HR Magazine, Feb, 2002 by Charlotte Garvey

Human resource professionals who manage their firms' retirement benefits need to get smarter about what their companies now pay--and what they should be paying--for their 401(k) plans. As plan vendors see their revenues shrink in the wake of a stumbling economy and a volatile stock market, they may try to restructure their arrangements with employer-sponsored plans. Forewarned is forearmed, benefits experts say.

"Plan sponsors should be proactive and understand where they are and how their plan is structured currently, rather than finding out that you've got just three months to figure it out and move your business," says Joe Valletta, principal in HR Investment Consultants, a Baltimore-based consulting firm that helps plan sponsors assess their plans and potential vendors. "There's no question that, because account balances have decreased, the vendors are not making as much money as they were off the investment revenues," he says.

Indeed, during the heady years of stock market run-ups, some investment companies brought in business by marketing plans that had no fees attached--because the vendors' revenues were tied to, and drawn from, continually rising total plan assets. But times have changed, and no-fee vendors are telling clients they now will have to pay administrative expenses.

Getting a handle on your company 401(k) plan's expenses--both the employer's and the plan participants'--is useful in preparing for negotiations with plan vendors and also helps employers meet their fiduciary responsibilities under the Employee Retirement Income Security Act (ERISA). The law requires fiduciaries to discharge their duties solely in the interest of plan participants. ERISA does not specify acceptable levels of plan fees, but it directs fiduciaries to agree to fees that are "reasonable."

Valletta advises clients to go through a 401(k) benchmarking process to figure costs and decide if they're reasonable. He and other experts say it's important to identify and compare costs, identify and compare services, discuss the findings with the company plan's provider, and move to change providers if your research tells you it's time to take that step.

Not a Simple Task

Crunching 401(k) expense numbers is not a straightforward task because plans come in many flavors, and vendors make money from plans in ways that are not always obvious. "It's common to see a wide variety of arrangements in 401(k) and other defined-contribution plans," says Matthew D. Hutcheson, a certified pension consultant in Portland, Ore.

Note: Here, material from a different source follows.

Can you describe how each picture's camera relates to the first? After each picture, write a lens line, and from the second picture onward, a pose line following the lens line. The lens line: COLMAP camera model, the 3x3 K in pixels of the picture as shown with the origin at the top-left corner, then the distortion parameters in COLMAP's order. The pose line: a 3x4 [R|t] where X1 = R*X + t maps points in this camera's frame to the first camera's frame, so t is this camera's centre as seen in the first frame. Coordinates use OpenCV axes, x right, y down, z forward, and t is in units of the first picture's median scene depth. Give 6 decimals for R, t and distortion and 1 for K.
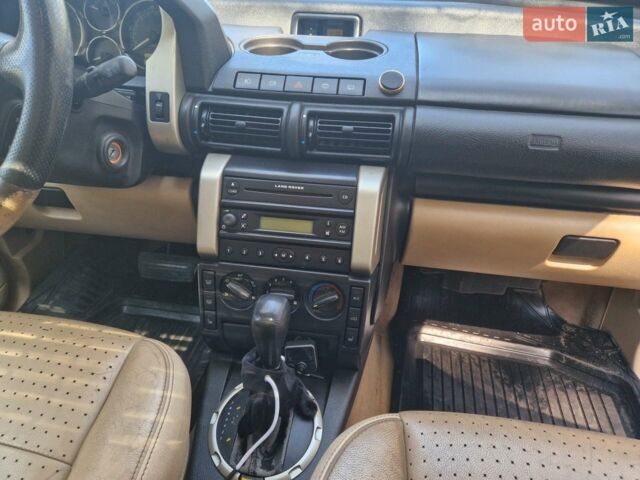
lens RADIAL K [[431.5, 0, 321.0], [0, 431.5, 242.0], [0, 0, 1]] dist [0.041770, -0.002573]
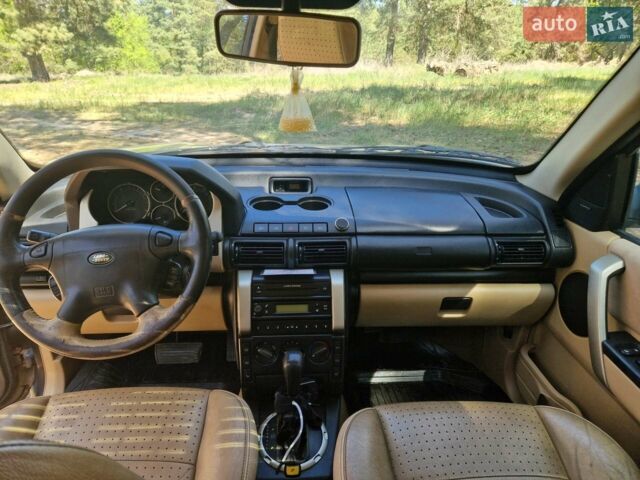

Although plan sponsors--the employers--typically pick up the expenses for their defined-benefit pension plans, there's a wide variety of payment arrangements for 401(k) and similar participant-directed plans. Some plan sponsors pay for everything, including investment fees and costs. Some sponsors pay for almost nothing, with the result that nearly all fees are paid out of the plan's assets. In the middle ground are those plans whose expenses are shared by both sponsor and participants.

A vendor's pricing structure can be very complex. "Unless somebody sits down and puts a pencil to paper, they can't begin to figure it out," says retirement benefits expert Fred Reish, managing director of Reish Luftman McDaniel & Reicher, a Los Angeles-based law firm that represents both plan sponsors and plan providers.

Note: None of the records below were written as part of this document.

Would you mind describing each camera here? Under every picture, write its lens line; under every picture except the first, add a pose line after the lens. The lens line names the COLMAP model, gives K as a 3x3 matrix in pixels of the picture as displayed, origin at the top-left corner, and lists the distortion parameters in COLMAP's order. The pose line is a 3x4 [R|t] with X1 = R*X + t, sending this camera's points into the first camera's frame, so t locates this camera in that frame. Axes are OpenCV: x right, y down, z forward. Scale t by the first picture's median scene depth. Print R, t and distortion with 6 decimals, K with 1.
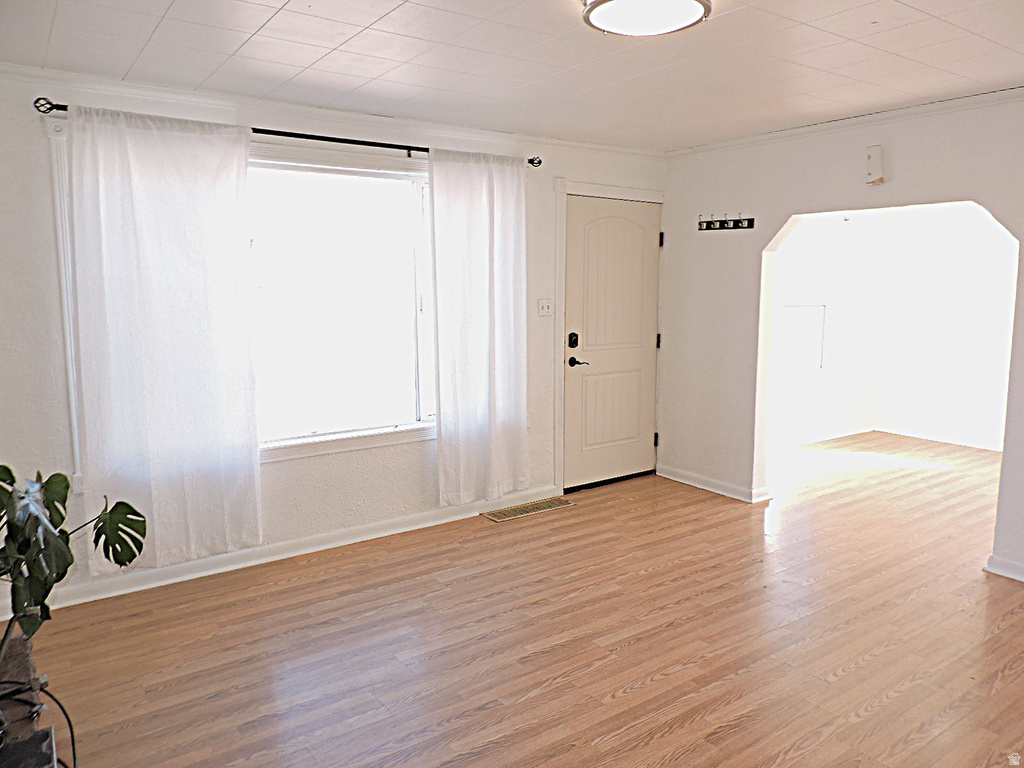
lens RADIAL K [[730.2, 0, 527.3], [0, 730.2, 381.8], [0, 0, 1]] dist [-0.027750, 0.008317]
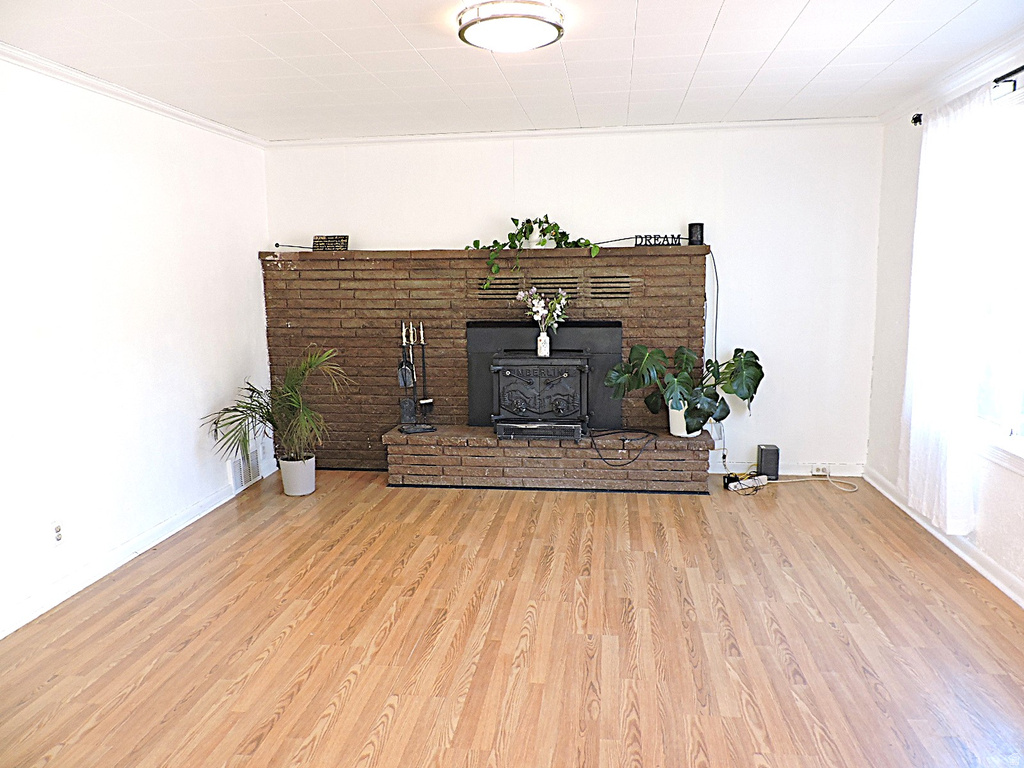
lens RADIAL K [[730.2, 0, 518.8], [0, 730.2, 378.7], [0, 0, 1]] dist [-0.027750, 0.008317]
pose [[-0.685602, 0.120784, -0.717886, 0.819717], [-0.074779, 0.969238, 0.234491, -0.185082], [0.724125, 0.214450, -0.655480, 1.452207]]
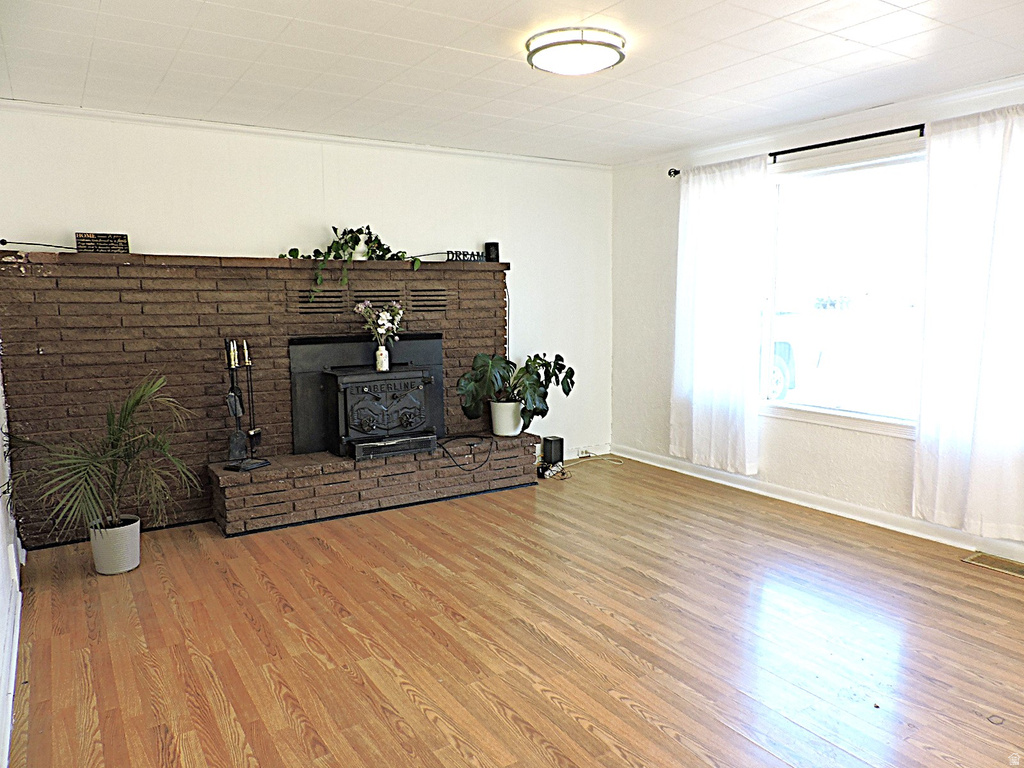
lens RADIAL K [[730.2, 0, 511.4], [0, 730.2, 379.5], [0, 0, 1]] dist [-0.027750, 0.008317]
pose [[-0.057789, 0.123050, -0.990716, 1.152468], [-0.121704, 0.984105, 0.129328, -0.076150], [0.990883, 0.128048, -0.041895, 0.764630]]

Reish recently reviewed proposals from four different providers vying to run a 401(k) plan for a medium-sized company. A consultant had analyzed both the administrative fees and the investment-related charges in the four proposals, and concluded that the highest-priced proposal was twice as expensive as the lowest-priced proposal. Such wide disparities indicate that plan sponsors need to delve deeply into the details and become more sophisticated consumers, Reish says.

Some 401(k) costs are one-time fees for starting a plan, changing it or terminating it. Then there are ongoing fees for plan operations. The largest is an investment fee, which often is assessed as a percentage of plan assets (sometimes expressed as basis points; 100 basis points equals 1 percent) deducted directly from investment returns.

According to the latest version of the "401(k) Provider Directory Averages Book," a benchmarking product published by Valletta's firm, investment expenses car account for as much as 94 percent of total plan costs. A survey by Valletta's firm involving plans with 200 participants and an average of $8 million in assets found that total plan costs per participant averaged $526 per year, with investment expenses accounting for 91 percent of those costs. Other fees--the remaining 9 percent--related to administration of the plan and to individual services.

Plan administration fees can be charged as a percentage of total plan assets or as a fixed amount per participant, or they can be charged to individual participants for the execution of specific tasks such as making a loan or executing investment directions. Many plans use a combination of these fee structures.